28 June, 2011 - DAKAR - Senegal deployed troops at ministry buildings, armoured personnel carriers near the presidential palace and at least one helicopter gunship in the capital Dakar on Tuesday after riots over lengthy power cuts.
Many Dakar homes and businesses have been without electricity for more than 30 hours, catalysing anti-government sentiment in the normally tranquil West African state.
Overnight, demonstrators burnt tyres, blocked roads and ransacked the offices of state utility Senelec and ministers' homes, leaving debris strewn in the streets.
The riots followed anti-government protests last week after President Abdoulaye Wade tried to alter the constitution in a way his rivals said would make it easier for him to get re-elected in February polls.

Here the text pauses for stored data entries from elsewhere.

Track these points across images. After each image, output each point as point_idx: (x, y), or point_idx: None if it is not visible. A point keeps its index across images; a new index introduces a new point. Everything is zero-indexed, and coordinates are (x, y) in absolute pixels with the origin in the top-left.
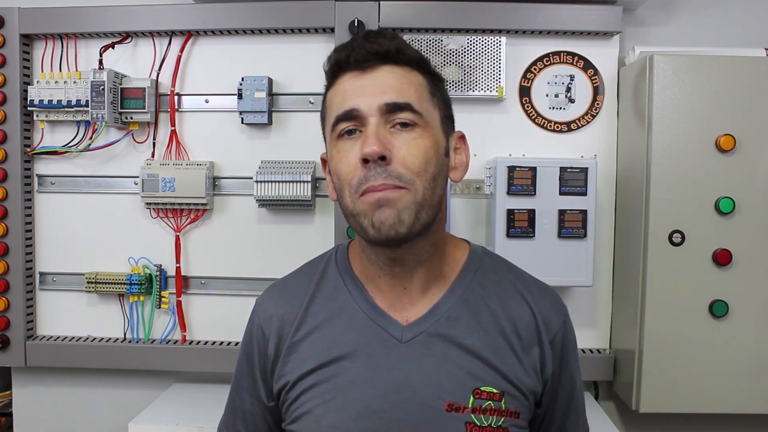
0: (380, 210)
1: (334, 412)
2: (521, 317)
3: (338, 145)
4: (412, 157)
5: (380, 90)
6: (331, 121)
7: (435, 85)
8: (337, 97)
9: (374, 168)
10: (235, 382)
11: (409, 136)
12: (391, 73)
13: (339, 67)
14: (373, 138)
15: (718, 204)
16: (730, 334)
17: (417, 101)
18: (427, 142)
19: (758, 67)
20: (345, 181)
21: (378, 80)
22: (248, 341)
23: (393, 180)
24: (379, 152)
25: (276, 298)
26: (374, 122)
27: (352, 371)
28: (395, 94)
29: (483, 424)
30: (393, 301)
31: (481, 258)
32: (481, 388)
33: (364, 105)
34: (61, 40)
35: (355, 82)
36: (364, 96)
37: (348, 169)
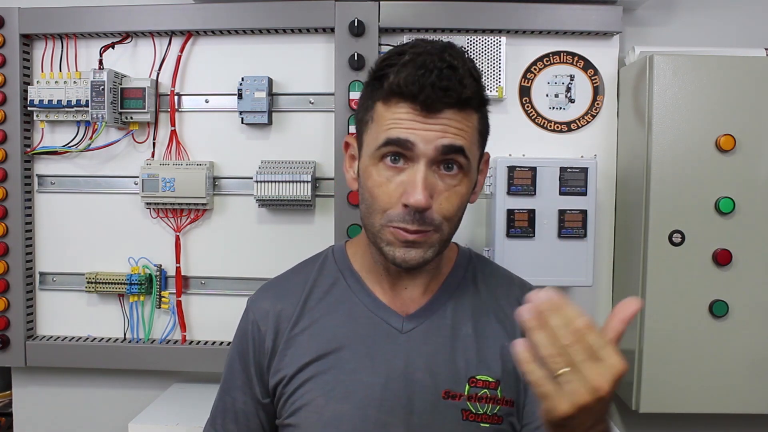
0: (406, 249)
1: (335, 401)
2: (509, 309)
3: (380, 167)
4: (449, 205)
5: (440, 131)
6: (379, 140)
7: (484, 121)
8: (392, 119)
9: (414, 214)
10: (226, 382)
11: (452, 183)
12: (452, 116)
13: (402, 94)
14: (422, 190)
15: (718, 204)
16: (730, 334)
17: (469, 146)
18: (464, 189)
19: (758, 67)
20: (380, 207)
21: (439, 122)
22: (242, 339)
23: (426, 226)
24: (426, 207)
25: (271, 296)
26: (424, 166)
27: (353, 361)
28: (453, 137)
29: (479, 412)
30: (393, 297)
31: (469, 257)
32: (477, 376)
33: (421, 144)
34: (61, 40)
35: (415, 117)
36: (422, 132)
37: (387, 200)
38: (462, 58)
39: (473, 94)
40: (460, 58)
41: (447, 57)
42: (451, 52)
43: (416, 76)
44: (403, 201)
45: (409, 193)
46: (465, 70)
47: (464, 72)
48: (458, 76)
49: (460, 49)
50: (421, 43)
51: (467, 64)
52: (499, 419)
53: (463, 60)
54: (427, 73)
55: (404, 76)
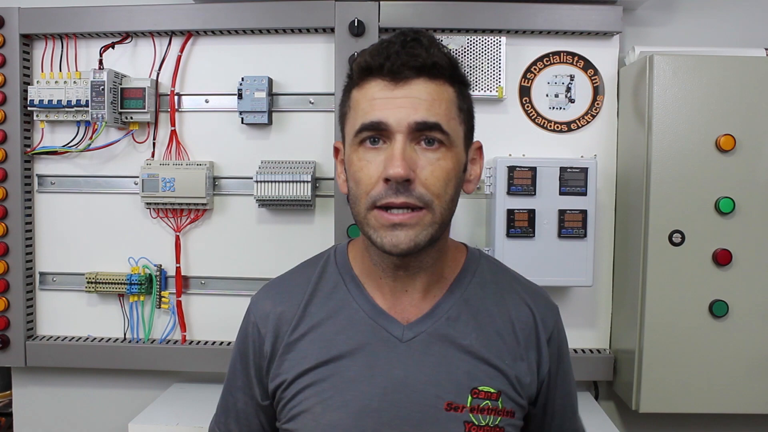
0: (393, 232)
1: (333, 410)
2: (519, 317)
3: (360, 152)
4: (435, 179)
5: (411, 105)
6: (355, 126)
7: (463, 97)
8: (364, 102)
9: (396, 187)
10: (228, 381)
11: (434, 157)
12: (424, 88)
13: (370, 71)
14: (400, 160)
15: (718, 204)
16: (730, 334)
17: (446, 120)
18: (449, 163)
19: (758, 67)
20: (363, 190)
21: (410, 95)
22: (243, 339)
23: (413, 200)
24: (405, 176)
25: (273, 297)
26: (401, 140)
27: (352, 370)
28: (425, 112)
29: (481, 424)
30: (394, 302)
31: (479, 260)
32: (479, 387)
33: (393, 120)
34: (61, 40)
35: (386, 92)
36: (393, 109)
37: (368, 181)
38: (430, 38)
39: (443, 63)
40: (426, 37)
41: (410, 33)
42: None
43: (381, 49)
44: (383, 175)
45: (387, 167)
46: (432, 44)
47: (430, 44)
48: (424, 46)
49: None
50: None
51: (435, 42)
52: (500, 430)
53: (431, 38)
54: (391, 45)
55: (368, 53)
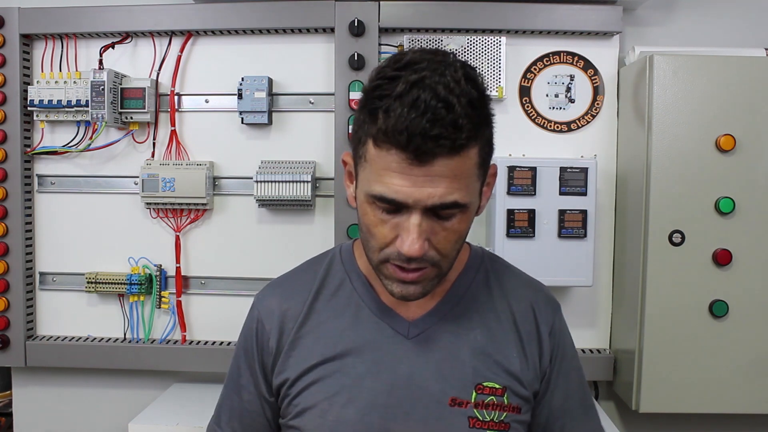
0: (405, 286)
1: (339, 406)
2: (521, 312)
3: (374, 208)
4: (446, 243)
5: (431, 184)
6: (370, 185)
7: (486, 147)
8: (381, 167)
9: (409, 259)
10: (231, 381)
11: (449, 224)
12: (446, 167)
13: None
14: (417, 240)
15: (718, 204)
16: (730, 334)
17: (465, 192)
18: (464, 224)
19: (758, 67)
20: (376, 245)
21: (431, 173)
22: (247, 336)
23: (424, 264)
24: (420, 256)
25: (278, 294)
26: (418, 217)
27: (358, 366)
28: (444, 191)
29: (485, 419)
30: (398, 301)
31: (482, 257)
32: (484, 383)
33: (411, 201)
34: (61, 40)
35: (405, 166)
36: (412, 188)
37: (382, 239)
38: (460, 85)
39: (470, 134)
40: (457, 87)
41: (442, 91)
42: (445, 81)
43: (406, 122)
44: (398, 247)
45: (404, 241)
46: (464, 104)
47: (462, 109)
48: (453, 116)
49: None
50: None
51: (467, 92)
52: (506, 426)
53: (460, 89)
54: (418, 118)
55: (393, 123)
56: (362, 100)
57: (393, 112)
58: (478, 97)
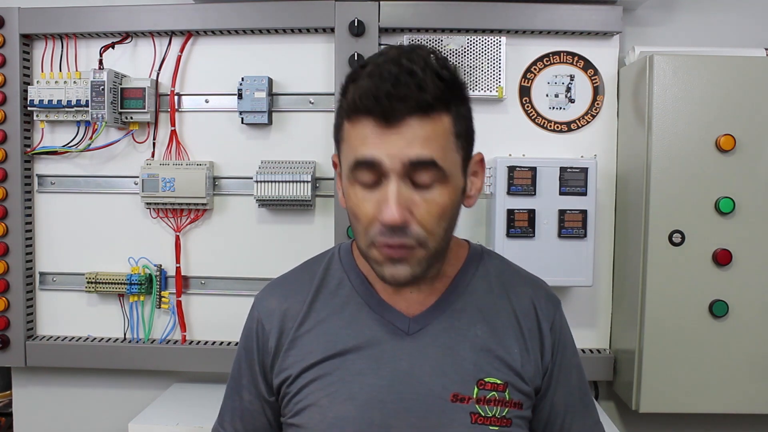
0: (393, 266)
1: (339, 403)
2: (522, 308)
3: (356, 188)
4: (429, 217)
5: (405, 144)
6: (350, 160)
7: (459, 117)
8: (357, 138)
9: (392, 230)
10: (233, 381)
11: (429, 195)
12: (418, 127)
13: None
14: (395, 205)
15: (718, 204)
16: (730, 334)
17: (442, 154)
18: (446, 198)
19: (758, 67)
20: (362, 227)
21: (402, 134)
22: (248, 337)
23: (409, 240)
24: (400, 223)
25: (278, 294)
26: (395, 181)
27: (358, 363)
28: (420, 148)
29: (487, 415)
30: (398, 297)
31: (481, 254)
32: (485, 379)
33: (387, 160)
34: (61, 40)
35: (377, 131)
36: (387, 148)
37: (366, 219)
38: (424, 59)
39: (437, 96)
40: (420, 60)
41: (404, 62)
42: (409, 56)
43: (370, 89)
44: (379, 219)
45: (383, 211)
46: (427, 72)
47: (425, 74)
48: (416, 80)
49: (427, 49)
50: (387, 50)
51: (431, 64)
52: (508, 422)
53: (425, 61)
54: (382, 84)
55: (360, 92)
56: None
57: (361, 83)
58: (447, 74)
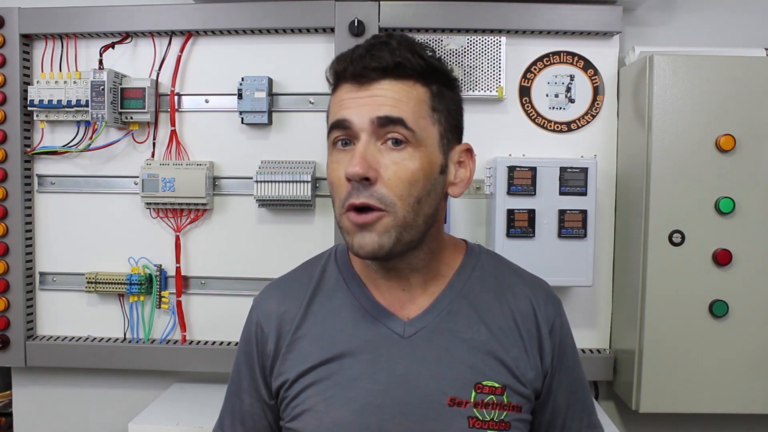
0: (360, 234)
1: (336, 408)
2: (520, 309)
3: (333, 154)
4: (397, 180)
5: (374, 103)
6: (328, 126)
7: (440, 97)
8: (334, 106)
9: (357, 186)
10: (233, 384)
11: (399, 156)
12: (389, 88)
13: (338, 76)
14: (359, 158)
15: (718, 204)
16: (730, 334)
17: (412, 117)
18: (416, 163)
19: (758, 67)
20: (335, 193)
21: (374, 94)
22: (247, 340)
23: (374, 200)
24: (362, 174)
25: (275, 297)
26: (364, 139)
27: (355, 367)
28: (389, 108)
29: (485, 419)
30: (393, 300)
31: (479, 255)
32: (483, 382)
33: (356, 118)
34: (61, 40)
35: (351, 94)
36: (357, 107)
37: (338, 183)
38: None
39: (409, 64)
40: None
41: (383, 37)
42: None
43: (346, 55)
44: (345, 175)
45: (348, 165)
46: (403, 45)
47: (400, 47)
48: (390, 47)
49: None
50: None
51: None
52: (506, 425)
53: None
54: (356, 49)
55: (337, 61)
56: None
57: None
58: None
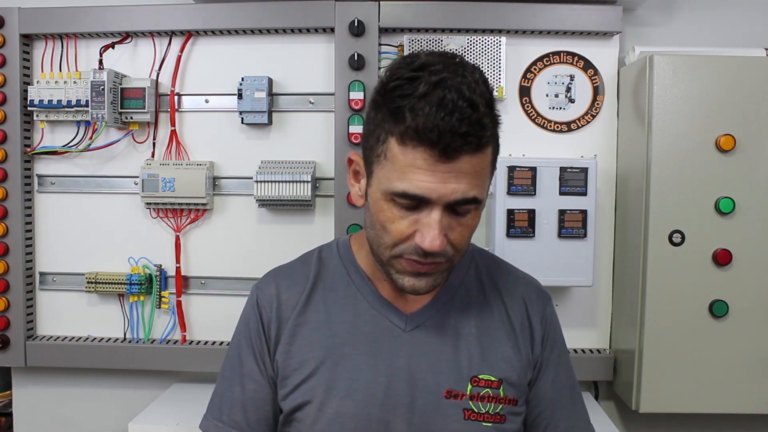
0: (418, 279)
1: (337, 399)
2: (513, 305)
3: (392, 205)
4: (462, 238)
5: (455, 180)
6: (391, 182)
7: (498, 147)
8: (406, 164)
9: (427, 253)
10: (230, 372)
11: (465, 221)
12: (468, 162)
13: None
14: (438, 235)
15: (718, 204)
16: (730, 334)
17: (483, 189)
18: (477, 220)
19: (758, 67)
20: (390, 240)
21: (455, 170)
22: (249, 324)
23: (441, 259)
24: (441, 252)
25: (277, 284)
26: (439, 213)
27: (356, 359)
28: (466, 186)
29: (481, 411)
30: (396, 295)
31: (473, 254)
32: (479, 376)
33: (435, 196)
34: (61, 40)
35: (431, 163)
36: (436, 184)
37: (398, 235)
38: (479, 86)
39: (491, 132)
40: (477, 88)
41: (466, 91)
42: (466, 81)
43: (436, 120)
44: (418, 243)
45: (425, 237)
46: (484, 104)
47: (484, 109)
48: (478, 115)
49: (473, 70)
50: (433, 61)
51: (485, 93)
52: (501, 418)
53: (480, 90)
54: (448, 117)
55: (423, 121)
56: (379, 100)
57: (421, 110)
58: (493, 102)
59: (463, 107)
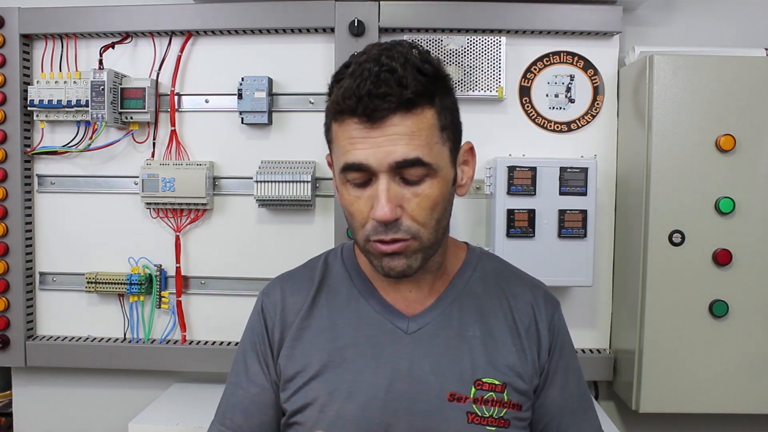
0: (390, 259)
1: (339, 401)
2: (520, 310)
3: (348, 186)
4: (420, 210)
5: (389, 143)
6: (339, 162)
7: (443, 110)
8: (344, 139)
9: (385, 225)
10: (236, 377)
11: (419, 189)
12: (401, 123)
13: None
14: (386, 203)
15: (718, 204)
16: (730, 334)
17: (427, 150)
18: (435, 190)
19: (758, 67)
20: (357, 224)
21: (387, 133)
22: (254, 330)
23: (401, 234)
24: (391, 219)
25: (283, 289)
26: (385, 180)
27: (358, 361)
28: (405, 148)
29: (484, 415)
30: (398, 298)
31: (479, 256)
32: (483, 379)
33: (374, 161)
34: (61, 40)
35: (363, 132)
36: (373, 149)
37: (360, 216)
38: (404, 56)
39: (419, 91)
40: (401, 56)
41: (384, 59)
42: (389, 53)
43: (352, 89)
44: (371, 216)
45: (375, 208)
46: (407, 68)
47: (405, 71)
48: (396, 77)
49: (408, 44)
50: (369, 48)
51: (411, 60)
52: (505, 422)
53: (405, 57)
54: (363, 83)
55: (342, 92)
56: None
57: (343, 83)
58: (428, 69)
59: (380, 72)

"We're fed up with these blackouts, which create big problems in our lives on a daily basis," said Yancouba Diatta, a teacher. "We had great hopes for Wade when he came to power ten years ago. But he has not been able to fix Senegal's problems and we want him to leave."
On Tuesday morning, truckloads of gendarmes in full riot gear moved through Dakar's streets, and a helicopter gunship flew low near the city's African Renaissance monument, a controversial $27 million statue of a man, woman and child built by Wade in 2009. No clashes were reported.
Senegal has earned a reputation as West Africa's most stable and democratic country but is seeing rising public frustration over backsliding public services, particularly in power generation, since Wade took power in 2000.